You can list out all the branches in local using the following command:

git branch

Update and merge

To update your local repository to the newest commit on the remote repository, execute git pull in your working directory to fetch and merge remote changes.

Continuing with our example from above, let's say that our testing branch is ahead of master by one commit in our local repository. Let's imagine that the new code has been reviewed and it is time to merge the new model we've been testing with the rest of our project in master.

In order to merge the code from testing into master, follow these steps:

First go back to master:

git checkout master

Then run the merge command:

git merge testing

In this example, there are no conflicts - the merge is was successful. In real life, there are always conflicts, which is when we need to check the logs.

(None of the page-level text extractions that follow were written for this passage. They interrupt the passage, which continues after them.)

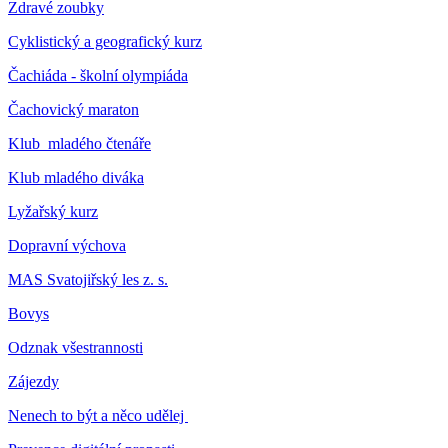
Zdravé zoubky
Cyklistický a geografický kurz
Čachiáda - školní olympiáda
Čachovický maraton
Klub mladého čtenáře
Klub mladého diváka
Lyžařský kurz
Dopravní výchova
MAS Svatojiřský les z. s.
Bovys
Odznak všestrannosti
Zájezdy
Nenech to být a něco udělej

Note that we can also preview changes before merging with:

git diff testing master

Logs

We can look at the history of our repository by running git log. There are additional parameters to this command that go beyond the scope of this guide.

For a list of these, run:

git log --help

Github - the remote repository

Ok, let's set up our first remote repository using Github. Once you've created an account, on the homepage, click Start a Project to create a new Git repository. We'll call it kyso-git, then click Create Repository.

We have just created a remote repository on Github, the url of which should be https://github.com/<YourUsername>/kyso-git.git

From the command line, we can point our local repository to the remote repository using:

git remote add origin https://github.com/<YourUsername>/kyso-git.git

Or we could simply clone the new repo if we have no pre-existing work in a local repository.

git clone https://github.com/<YourUsername>/kyso-git/

Conclusion

This guide was designed for Git newbies or for those in need of a refresher, for technical, python or R savvy data teams who are not used to working with a VCS like Git. Making use of Kyso's Github integration is currently our best recommended workflow.